→ **TASK SET**:
A) List every all-capital abbreviation that appears in the excerpt about the Arizona Attorney General's cert petition.
B) Resume the excerpt about the Arizona Attorney General's cert petition, continuing on from its last sentence.

→ **PAGE EXCERPT**:

● ● ● ● ● ● ●

Assistant Arizona Attorney General Kent Cattani says his office intends to file a petition for cert.  The AP has this story.

3 Comments

I am not sure that this post is all that fair. I agree that on the issue of voluntariness, the majority's opinion seems significantly off, but not completely beyond the ken, and I would bet that the majority's position would attract votes at SCOTUS. Kozinski's argument seems to be the best one, although it certainly can be criticized as insisting on perfection in an imperfect world--see also e.g., Uttecht v. Brown--but I think I agree with him.

AG Cattani has to appeal. This was a horrific crime. But I don't see this as an example of out-of-control judges.

Huh? The post gives the background, quotes the majority, and then quotes the dissent. What's unfair in that?

● ● ● ● ● ● ●

→ **INFORMATION PROVIDED**:
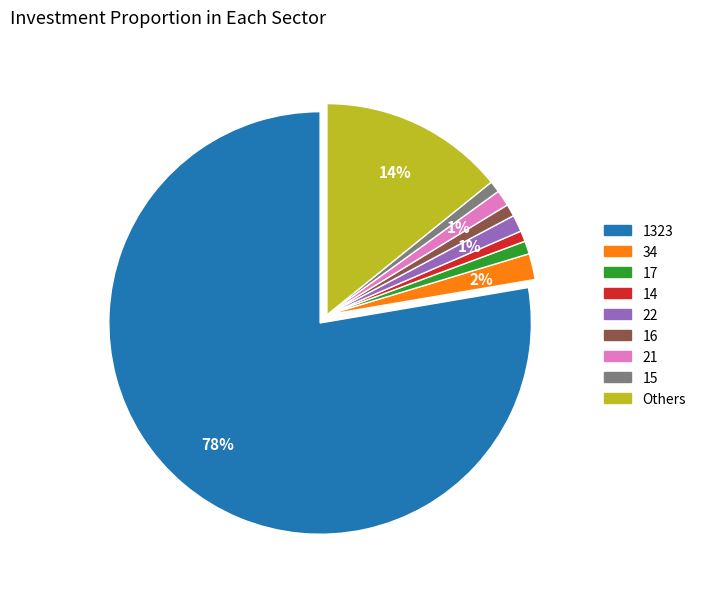

How many slices are in this pie chart?

9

● ● ● ● ● ● ●

→ **RESULTS OF THE EXERCISE**:
A) AP, SCOTUS, AG

B)
"The Ninth didn't budge in an en banc opinion by Judge Rawlinson, despite this term's consistent reminders to the court of the appropriate deference due under AEDPA:"

I am not sure it's at all clear that the majority, at least with respect to the result, is all that off, notwithstanding the colorful language in the dissent. Maybe I read too much into the post (and the title of the post), but it seems to me that the poster has a point of view about the propriety of the majority opinion.

I think my basic point is that this is by no means the same kind of off the reservation opinion that we've come to know and love.